Hi.
I’m trying to encode frames using AV1 hardware encoder of NVENC, targeting the best possible quality.
I’m surprised to observe that -tune ull (ultra low latency) leads to a better quality compared to -tune uhq (ultra HQ), on a RTX 5090 with 570.124.06 Linux drivers.
The ffmpeg command I use is:
ffmpeg -hide_banner -loglevel error -i raw_frames.yuv -c:v av1_nvenc -video_track_timescale 50 -preset p7 -tune uhq -rc constqp -qp 1 -bitrate 1G -y encoded_frames.mp4
Here is a minimal script that downloads and encodes a bunch of images for comparison:
#!/usr/bin/env bash
set -e
# 500 frames, 720p, YUV 4:2:0, 50 FPS.
url_source="https://media.xiph.org/video/derf/y4m/ducks_take_off_420_720p50.y4m"
checksum="547cce45773077e27c71fd02d3411237"
ref_path="/tmp/encoding_ref.y4m"
if [ ! -f "$ref_path" ]; then
echo "Downloading video sample to '$ref_path'."
wget "$url_source" -O "$ref_path"
fi
if ! echo "$checksum $ref_path" | md5sum -c --status; then
echo "Checksum mismatched.

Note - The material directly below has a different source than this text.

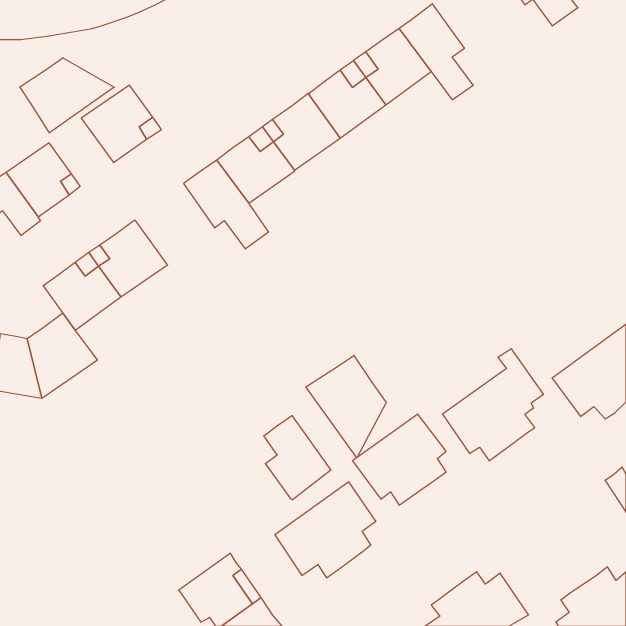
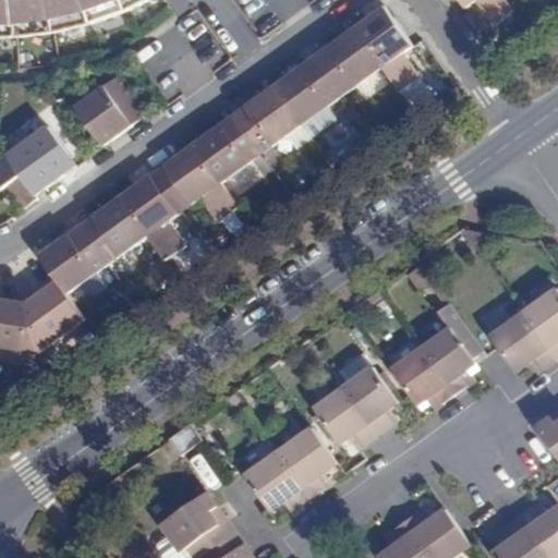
building: [20,58,114,133] -> none
building: none -> [120,173,182,258]
building: [306,355,386,458] -> none
building: [264,416,331,500] -> none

Files will be deleted, please retry."
rm -f "$ref_path"
exit 1
fi
declare -A ssim_results
declare -A psnr_results
declare -A size_results
keys=()
tunes="ull ll hq uhq"
modes="vbr constqp"
for mode in $modes; do
for tune in $tunes; do
echo "Encoding video in mode '$mode' using tune '$tune'"
key="${mode}_${tune}"
keys+=("$key")
encode_path="/tmp/encoded_${key}.mp4"
if [ "$mode" == "vbr" ]; then
ffmpeg -hide_banner -loglevel error -i "$ref_path" -c:v av1_nvenc -video_track_timescale 50 -preset p7 -tune $tune -rc vbr -bitrate 1G -y "$encode_path"
else
ffmpeg -hide_banner -loglevel error -i "$ref_path" -c:v av1_nvenc -video_track_timescale 50 -preset p7 -tune $tune -rc constqp -qp 1 -bitrate 1G -y "$encode_path"
fi
result=$(ffmpeg -i "$encode_path" -i "$ref_path" -lavfi "[0:v][1:v]ssim;[0:v][1:v]psnr" -f null - 2>&1)

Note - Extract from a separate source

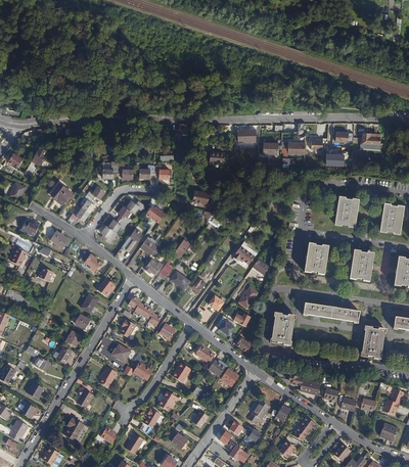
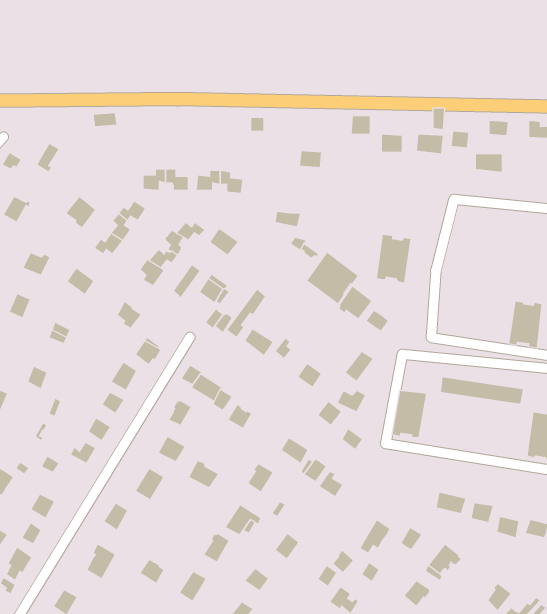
building: [333,197,357,229] -> none
building: none -> [306,252,358,304]
building: [304,245,327,278] -> [376,234,411,283]

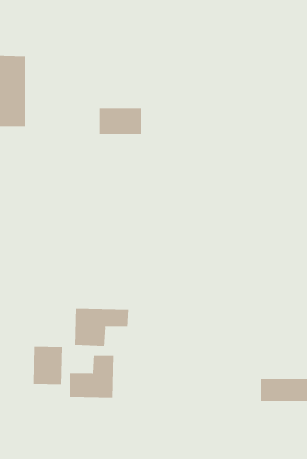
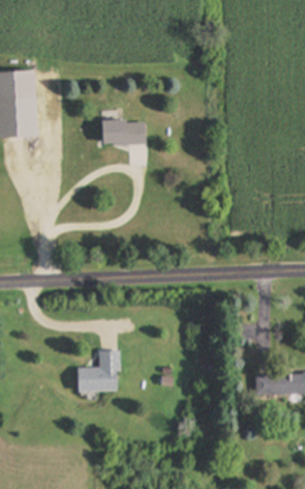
building: [74,308,129,347] -> none
building: [33,346,62,385] -> none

psnr=$(echo "$result" | grep -oP "PSNR .*? average:\K[0-9.]+")
ssim=$(echo "$result" | grep -oP "SSIM .*? All:\K[0-9.]+")

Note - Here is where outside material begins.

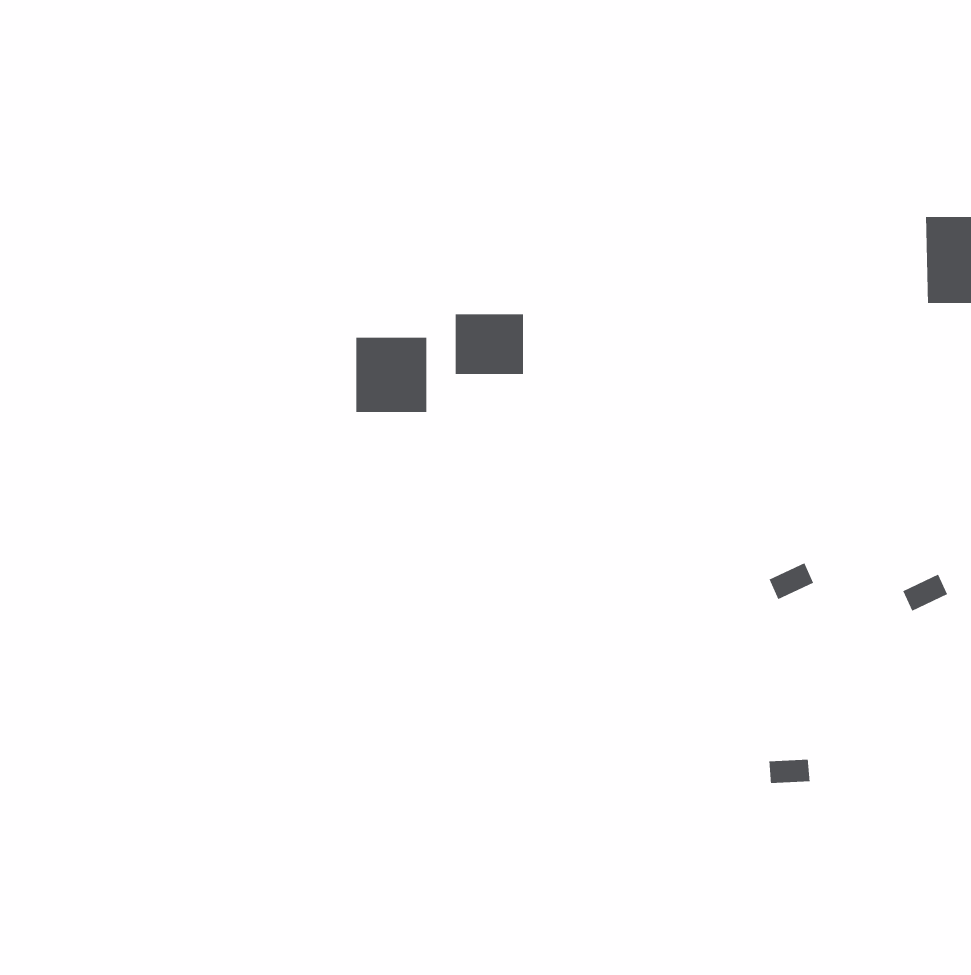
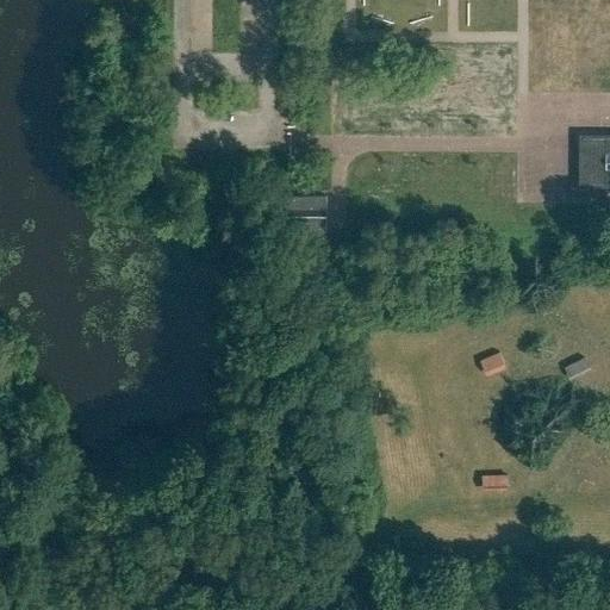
building: [356,337,427,413] -> none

size=$(du -h "$encode_path" | cut -f1)
psnr_results["$key"]=$psnr
ssim_results["$key"]=$ssim
size_results["$key"]=$size
done
done
echo
echo "======== Summary of SSIM and PSNR results ========"
for key in "${keys[@]}"; do
echo "- $key:"
echo " PSNR: ${psnr_results[$key]}"
echo " SSIM: ${ssim_results[$key]}"
echo " Size: ${size_results[$key]}"
done
It produces the following output:
======== Summary of SSIM and PSNR results ========
- vbr_ull:
PSNR: 26.435912
SSIM: 0.735398
Size: 2.6M
- vbr_ll:
PSNR: 26.435912
SSIM: 0.735398
Size: 2.6M
- vbr_hq:
PSNR: 27.462104
SSIM: 0.786980
Size: 2.7M
- vbr_uhq:
PSNR: 27.468363
SSIM: 0.789680
Size: 2.6M
- constqp_ull:
PSNR: 58.942369
SSIM: 0.999355
Size: 381M
- constqp_ll:
PSNR: 58.942369
SSIM: 0.999355
Size: 381M
- constqp_hq:
PSNR: 52.918545
SSIM: 0.998359
Size: 335M
- constqp_uhq:
PSNR: 49.381956
SSIM: 0.996885
Size: 327M
How to explain that PSNR/SSIM values are better with -tune ull than with -tune uhq in constQP mode?